DIRECTIVE
Find the line with "[350,109,395,123] pandas ->" in the entries below. Repeat it, every following line, and the line with "[590,130,691,140] Mac OS", exactly and with nothing added.

TASK INPUTS
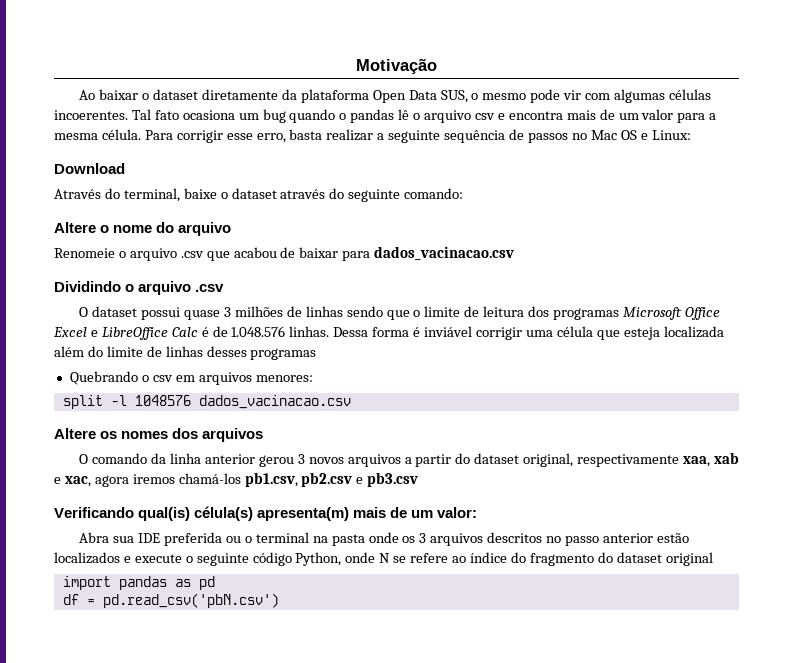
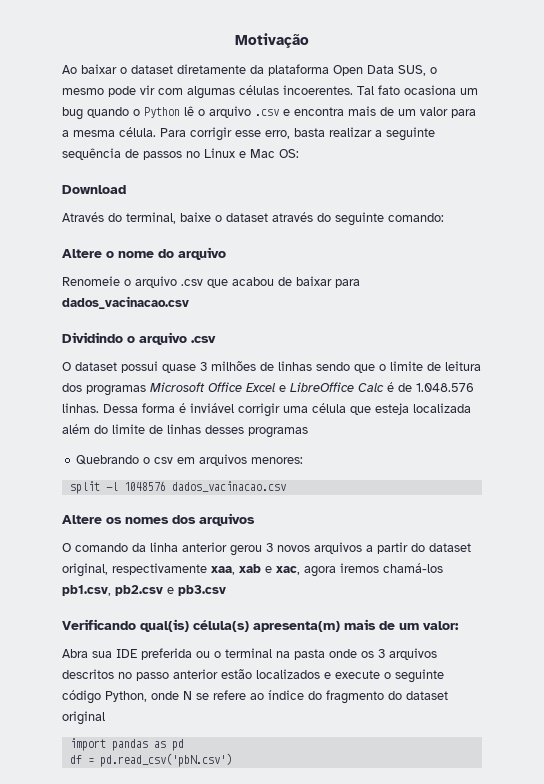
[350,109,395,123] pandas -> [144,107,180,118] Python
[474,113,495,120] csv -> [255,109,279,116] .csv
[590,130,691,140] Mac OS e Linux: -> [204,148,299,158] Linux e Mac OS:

---

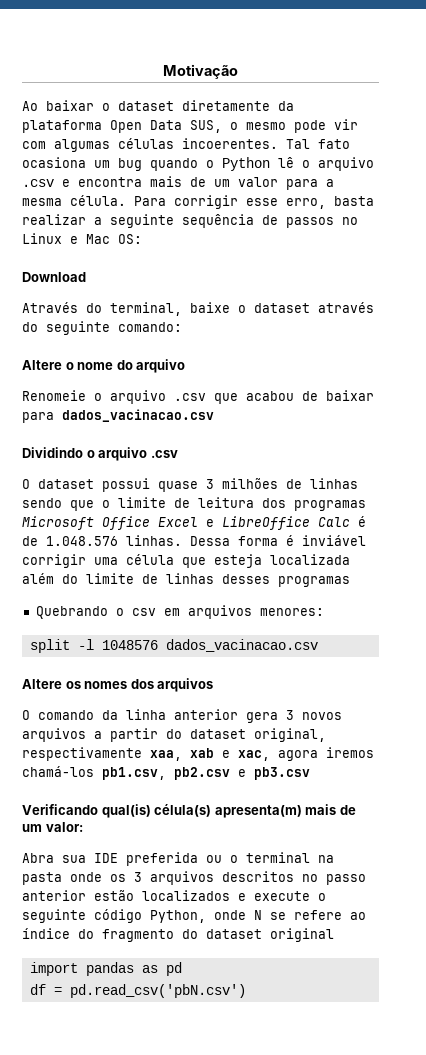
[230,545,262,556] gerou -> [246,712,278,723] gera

* * *

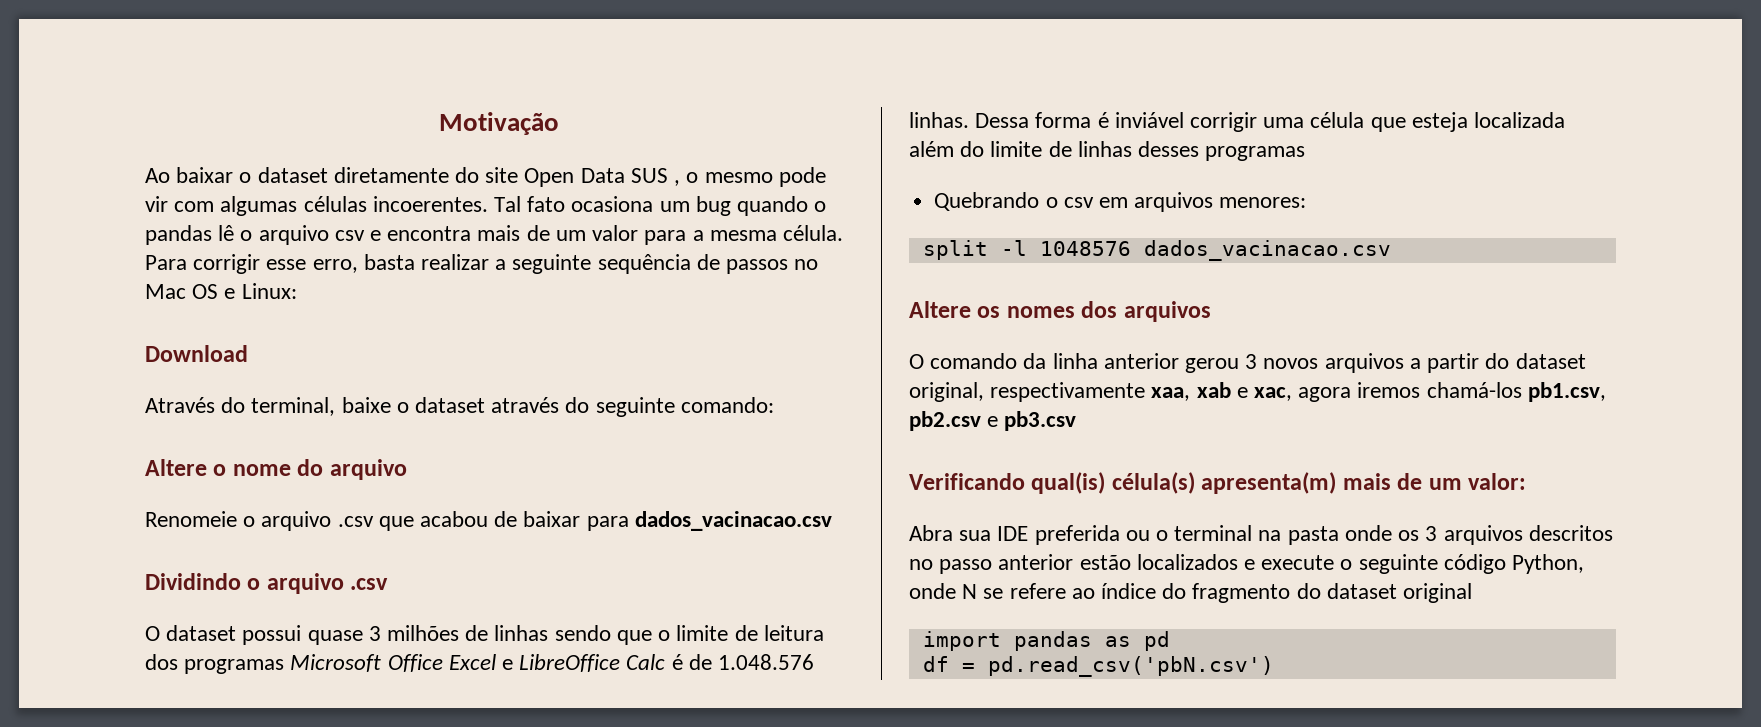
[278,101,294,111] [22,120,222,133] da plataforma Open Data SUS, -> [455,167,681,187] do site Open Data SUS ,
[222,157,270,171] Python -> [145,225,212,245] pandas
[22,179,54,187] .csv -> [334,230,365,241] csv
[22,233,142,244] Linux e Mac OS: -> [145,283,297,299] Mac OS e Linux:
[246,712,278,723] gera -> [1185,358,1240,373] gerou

RESPONSE AREA
[350,109,395,123] pandas -> [144,107,180,118] Python
[474,113,495,120] csv -> [255,109,279,116] .csv
[590,130,691,140] Mac OS e Linux: -> [204,148,299,158] Linux e Mac OS:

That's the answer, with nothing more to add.